On the other hand, a problem I've seen with pre-plotted/queued movement orders for Gardas [both in tests 2 and 4] is that they fairly consistently [not always but around 50% of the time] overshoot their turning waypoints. And when they overshoot, the Gardas overshoot by a lot, one grid length or so, which in this fight is basically 100% more travel than plotted. This makes the Gardas' rear guns less effective in tests 2 and 4. It's more or less the same effect on Gardas firepower as if the Cobalts were bolting away when blindsided, but instead caused by the Gardas own movement [bug]. Seeing this issue in test 2 is what inspired me to make the Cobalts bolt when blindsided in test 3, particularly because the bug doesn't affect all Gardas in synchrony. Most of the time, a part of their formation goes into the wild overshoot while the rest moves as planned, so you can get some visual comparison of the difference in firing volume between the two cases. Insofar, I have't found a workaround for Gardas' queued movement bug other than not giving/queuing more than one movement order for the Gardas [which was done in tests 1 and 3]. So, may the ship movement bugs ever be in your favor. But even with this unexpected "nerf" for the Gardas, microing the Gardas well isn't a lot of work and the amount of micro work required for Gardas' movement stays constant with the increase in their fleet size.

While I haven't found a non-manual workaround for Gardas' troubles with following a queueud flight plan, it seems to be less of an issue in scaling up than the trouble I'm going to have telling lotsa Cobalts what to [not] shoot at. I hope the Gardas will also sorta focus fire (by default) in the larger scale, reducing their effective firepower unless microed in that regard as well.

 

Reply #10 Top

Quoting WJC3688, reply 7

Yea I've witnessed that shift-queueing move orders for a group of gardas is very ineffective and barely any better than just parking them on top of the enemy and letting them sit. They move along the planned route very slowly, often stopping completely at any given waypoint, whereas if you issue each move order manually as the gardas reach each waypoint, as opposed to shift-queueing them all, they can move more or less continuously. This does require you to pay more or less constant attention to the fight in order to pull off, which is not an issue in SP, but would be a handicap in MP.

What I've seen is rather different, the Gardas sometimes move too fast an oveshoot their waypoints by a lot. See my post right above. Note that ships in Sins (regardless of type) won't reach their top speed if the waypoints are too close together. Without a recording and/or more details I'm not sure what you were doing and seeing. You can see the actual speed in the dev exe; it's in the "Entity Info" menu [c] under the option "Show Physics - Velocity" [j].

Quoting WJC3688, reply 7

However cobalts have the same requirement if they are to counter the tactic, so it kind of balances out.

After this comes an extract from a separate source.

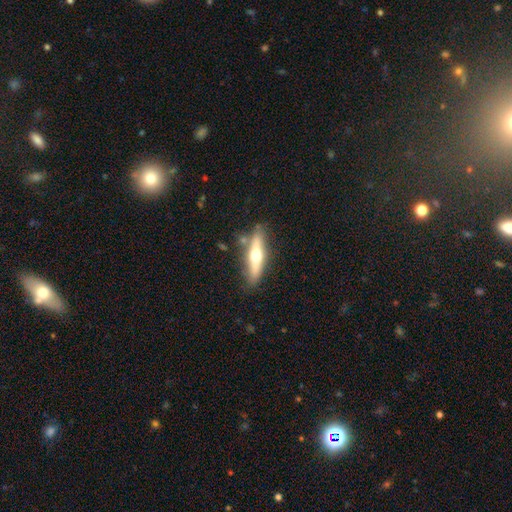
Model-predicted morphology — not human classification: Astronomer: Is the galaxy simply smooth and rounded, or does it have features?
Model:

Pulling the full array of counter maneuvers for the Cobalts from test 3 seemed like a lot more work for me than what I had to do there on the Gardas' side. But such impressions can be subjective. Alas the "user actions" counters from the "Empire" part of the end-game/recording summary seem to be bugged. I'm pretty sure I have given more than 39 orders to the Cobalts and more than 8 to the Gardas [in test 3], but those are the numbers of user action reported by the game there, for whatever they're worth as they don't even appear to grow over time [as they are plotted].

Quoting WJC3688, reply 7


It would be interesting to see what happened if Flak was able to be produced without research, such that they could be spammed from the start like LFs, and whether or not MP players would develop proper LF counter-micro as a response...... but ofc we will never know.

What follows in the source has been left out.